By the mid ’70s, they had both moved to Boston and worked their way through a success of bands before forming the Cars in 1978, influenced by the rise of cool, synth-based, mechanical sounds acts such as Talking Heads and Devo, who combined a flat, emotionless delivery with catchy tunes. They became the most successful of all those bands, selling tens of millions of albums in their decade as a recording act. They were inducted into the Rock and Roll Hall of Fame last year.

While there have been multiple books about the band, Joe Milliken’s new book, Let’s Go! Benjamin Orr and the Cars, focuses on the Clevelander, born Benjamin Orzechowksi, who died of pancreatic cancer in 2000 at the age of 53.

 

Known to readers of Jane Scott’s popular music news column in the Plain Dealer as “Benny 11-letters,” he was a local celebrity while still in his teens. Not that that was unusual at the time: The vibrant local music scene teemed with high school bands inspired by the Beatles.

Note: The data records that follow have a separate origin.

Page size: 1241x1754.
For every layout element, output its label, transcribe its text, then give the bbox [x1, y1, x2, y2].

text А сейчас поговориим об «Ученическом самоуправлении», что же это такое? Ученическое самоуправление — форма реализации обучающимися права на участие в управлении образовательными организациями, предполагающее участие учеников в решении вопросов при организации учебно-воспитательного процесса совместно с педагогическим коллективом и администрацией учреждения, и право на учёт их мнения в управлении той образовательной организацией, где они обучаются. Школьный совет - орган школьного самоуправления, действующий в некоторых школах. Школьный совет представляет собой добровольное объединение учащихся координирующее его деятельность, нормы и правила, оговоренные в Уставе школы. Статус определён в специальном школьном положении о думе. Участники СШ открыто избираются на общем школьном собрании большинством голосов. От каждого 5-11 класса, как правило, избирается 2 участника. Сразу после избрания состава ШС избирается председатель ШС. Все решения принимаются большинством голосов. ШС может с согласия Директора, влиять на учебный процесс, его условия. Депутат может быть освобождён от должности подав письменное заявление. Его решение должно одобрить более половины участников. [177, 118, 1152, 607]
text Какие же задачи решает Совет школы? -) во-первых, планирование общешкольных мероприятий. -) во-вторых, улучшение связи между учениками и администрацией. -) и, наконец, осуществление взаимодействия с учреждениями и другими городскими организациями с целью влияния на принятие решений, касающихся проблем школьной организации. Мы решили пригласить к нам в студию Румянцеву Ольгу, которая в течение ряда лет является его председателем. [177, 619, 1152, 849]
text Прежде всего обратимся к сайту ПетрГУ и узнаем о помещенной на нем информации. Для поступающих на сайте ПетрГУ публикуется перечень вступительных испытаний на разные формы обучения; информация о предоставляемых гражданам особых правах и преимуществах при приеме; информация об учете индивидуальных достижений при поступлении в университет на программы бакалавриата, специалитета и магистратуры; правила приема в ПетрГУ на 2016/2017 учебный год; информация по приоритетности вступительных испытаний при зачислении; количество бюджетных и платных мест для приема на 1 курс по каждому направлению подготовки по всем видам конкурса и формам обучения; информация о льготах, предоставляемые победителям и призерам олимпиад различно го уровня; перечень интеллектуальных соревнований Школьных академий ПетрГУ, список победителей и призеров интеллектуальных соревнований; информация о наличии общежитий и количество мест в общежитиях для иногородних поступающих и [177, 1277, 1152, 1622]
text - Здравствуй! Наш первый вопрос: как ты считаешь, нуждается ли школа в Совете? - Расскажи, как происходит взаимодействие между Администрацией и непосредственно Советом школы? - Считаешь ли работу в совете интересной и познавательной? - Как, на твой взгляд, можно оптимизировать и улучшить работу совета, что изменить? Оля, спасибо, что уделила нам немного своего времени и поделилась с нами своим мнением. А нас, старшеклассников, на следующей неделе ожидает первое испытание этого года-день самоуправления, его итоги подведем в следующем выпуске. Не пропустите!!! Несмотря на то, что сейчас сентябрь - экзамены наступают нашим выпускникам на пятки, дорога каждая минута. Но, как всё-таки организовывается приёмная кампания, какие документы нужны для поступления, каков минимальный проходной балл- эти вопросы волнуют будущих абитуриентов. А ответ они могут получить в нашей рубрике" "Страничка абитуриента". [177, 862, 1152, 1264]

Orr performed with the Grasshoppers and appearing regularly on the Cleveland-based, nationally syndicated Upbeat Show. The New England-based Milliken interviewed more than 120 family, friends and associates from all phases of Orr’s life.

 

Milliken will appear at the Music Box Supper Club for a release party for the book. He’ll give a 45-minute presentation, followed by a 90-minure performance by Ohio Cars tribute band Moving in Stereo.

 

Tickets are $12 in advance, $15 at the door.

 

musicboxcle.com/lets-go-jan12/

 

 

https://coolcleveland.com/2019/01/music-box-hosts-release-party-books-cars-ben-orr-cleveland-native/

 

I've been looking forward to this book for awhile.   Joe is on my FB friends list via Gorman's page, we talked a little bit about Ric's background.   As I mentioned upthread, his past bio was very vague until just before they got into the Hall.   He was known to be hypersensitive about his age, though.

 

The Cars is likely the Clevelandest band in the Hall.